Closed qt1 closed 4 years ago

qt1 commented 4 years ago

The basic ability of git 'cache' store is to have credentials stored in RAM only (not on hard drive) and to last only for a limited time.

Git-Credential-Manager-for-Windows is the de-facto replacement for cache, so it would be nice to have the same basic ability: not using any long term storage at all and ability to set the time.

Cheers!

dscho commented 4 years ago

The basic ability of git 'cache' store is to have credentials stored in RAM only

Are you referring to https://git-scm.com/docs/git-credential-cache? If so, then...

Git-Credential-Manager-for-Windows is the de-facto replacement for cache

... this is not true. Git Credential Manager for Windows is the de-facto replacement for https://git-scm.com/docs/git-credential-store.

qt1 commented 4 years ago

@dscho - Yes, you are correct, Git-Credential-Manager-for-Windows replaces and extends the functionality of most other credential stores.

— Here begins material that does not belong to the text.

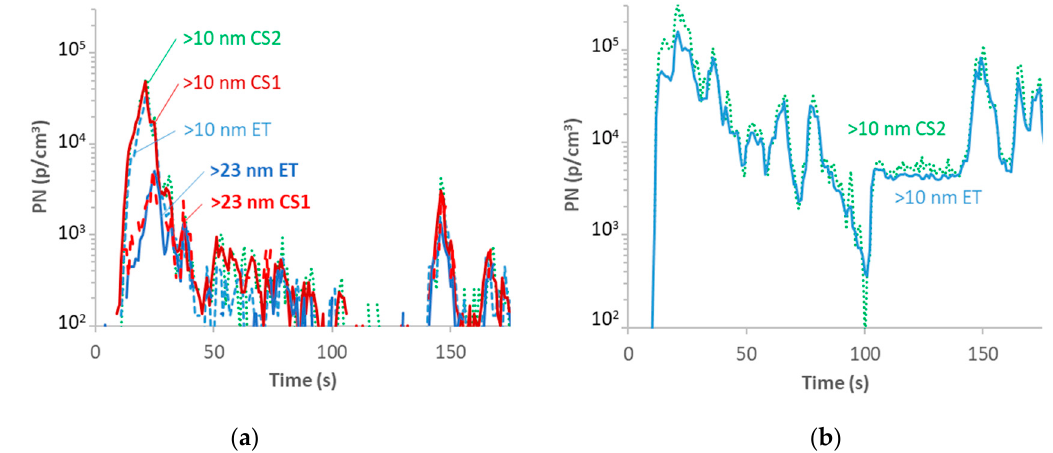
Figure 5. Nonvolatile particle number (PN) emissions during a cold start: ( a ) PN > 23 nm and > 10 nm with instruments with evaporation tube (ET) or catalytic stripper (CS) and ( b ) as panel (a) for a different cold start with preheating of the diesel oxidation catalyst (DOC). All instruments measuring from the dilution tunnel.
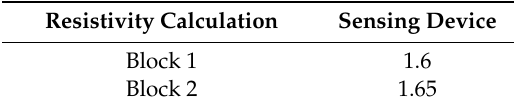
Table 6. Experiment 2 chloride calculation results in M.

Unfortunately I need a short-term credential that should not be stored on the hard drive. It is used for accessing a repository that is managed by a private account that should be kept private (except for that specific repository).

In short, git-credential-cache will do the job but it is not working on Windows and Git-Credential-Manager-for-Windows does run on windows but as far as I know it lacks the functionality fo a simple cache (RAM only storage).

dscho commented 4 years ago

@qt1 it sounds as if you could benefit from using the http.extraHeader config setting which allows e.g. authorizing via a Bearer token by base64-encoding Bearer: <token> and then adding the extra header Authorization: <base64>.

But wait, you say, configuring it via the config is not what you want, as that still means it is on disk? That is true for most config sources, but not for the form git -c http.extraHeader=... <command>. If you cannot change the invocation itself, you could either call the command or script via an alias, or you could set the environment variable that backs the -c option directly: GIT_CONFIG_PARAMETERS='http.extraheader=...' (note that the single quotes are part of the value).

qt1 commented 4 years ago

@dscho Thanks, Seems like the simplest workaround in my vase would be to create another server account.

jrbriggs commented 4 years ago

This isn't a feature that GCM for Windows will support since, as @dscho points out, it's better solved by changing how git is called, so I'm closing this issue.